# EXERCISE DIRECTIONS:
Can you quote all of the lines below word for word, without changing anything?

**********

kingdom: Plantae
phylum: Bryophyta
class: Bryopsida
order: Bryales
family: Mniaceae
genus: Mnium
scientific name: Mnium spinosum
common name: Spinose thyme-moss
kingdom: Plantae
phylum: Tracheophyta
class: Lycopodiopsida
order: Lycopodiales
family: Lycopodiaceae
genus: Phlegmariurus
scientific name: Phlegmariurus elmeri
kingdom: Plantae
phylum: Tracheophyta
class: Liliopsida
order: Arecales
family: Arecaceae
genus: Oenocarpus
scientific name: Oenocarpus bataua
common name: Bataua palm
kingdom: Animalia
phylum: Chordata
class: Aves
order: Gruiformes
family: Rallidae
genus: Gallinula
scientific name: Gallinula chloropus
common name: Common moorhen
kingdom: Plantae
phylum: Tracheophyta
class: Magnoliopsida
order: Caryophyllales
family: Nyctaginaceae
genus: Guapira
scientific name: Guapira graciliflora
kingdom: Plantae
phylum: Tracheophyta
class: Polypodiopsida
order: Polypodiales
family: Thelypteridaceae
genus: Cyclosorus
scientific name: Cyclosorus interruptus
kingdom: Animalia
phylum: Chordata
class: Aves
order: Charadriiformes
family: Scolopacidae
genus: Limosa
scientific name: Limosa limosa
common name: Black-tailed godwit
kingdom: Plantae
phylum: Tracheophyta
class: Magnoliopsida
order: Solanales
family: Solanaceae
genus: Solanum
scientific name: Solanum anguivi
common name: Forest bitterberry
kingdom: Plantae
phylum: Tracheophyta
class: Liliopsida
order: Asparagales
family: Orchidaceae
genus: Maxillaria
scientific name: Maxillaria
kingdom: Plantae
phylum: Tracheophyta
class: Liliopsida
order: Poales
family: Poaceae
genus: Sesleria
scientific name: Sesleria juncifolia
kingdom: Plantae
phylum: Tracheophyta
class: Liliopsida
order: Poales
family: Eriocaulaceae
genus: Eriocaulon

**********

# WRITTEN RESPONSE:
kingdom: Plantae
phylum: Bryophyta
class: Bryopsida
order: Bryales
family: Mniaceae
genus: Mnium
scientific name: Mnium spinosum
common name: Spinose thyme-moss
kingdom: Plantae
phylum: Tracheophyta
class: Lycopodiopsida
order: Lycopodiales
family: Lycopodiaceae
genus: Phlegmariurus
scientific name: Phlegmariurus elmeri
kingdom: Plantae
phylum: Tracheophyta
class: Liliopsida
order: Arecales
family: Arecaceae
genus: Oenocarpus
scientific name: Oenocarpus bataua
common name: Bataua palm
kingdom: Animalia
phylum: Chordata
class: Aves
order: Gruiformes
family: Rallidae
genus: Gallinula
scientific name: Gallinula chloropus
common name: Common moorhen
kingdom: Plantae
phylum: Tracheophyta
class: Magnoliopsida
order: Caryophyllales
family: Nyctaginaceae
genus: Guapira
scientific name: Guapira graciliflora
kingdom: Plantae
phylum: Tracheophyta
class: Polypodiopsida
order: Polypodiales
family: Thelypteridaceae
genus: Cyclosorus
scientific name: Cyclosorus interruptus
kingdom: Animalia
phylum: Chordata
class: Aves
order: Charadriiformes
family: Scolopacidae
genus: Limosa
scientific name: Limosa limosa
common name: Black-tailed godwit
kingdom: Plantae
phylum: Tracheophyta
class: Magnoliopsida
order: Solanales
family: Solanaceae
genus: Solanum
scientific name: Solanum anguivi
common name: Forest bitterberry
kingdom: Plantae
phylum: Tracheophyta
class: Liliopsida
order: Asparagales
family: Orchidaceae
genus: Maxillaria
scientific name: Maxillaria
kingdom: Plantae
phylum: Tracheophyta
class: Liliopsida
order: Poales
family: Poaceae
genus: Sesleria
scientific name: Sesleria juncifolia
kingdom: Plantae
phylum: Tracheophyta
class: Liliopsida
order: Poales
family: Eriocaulaceae
genus: Eriocaulon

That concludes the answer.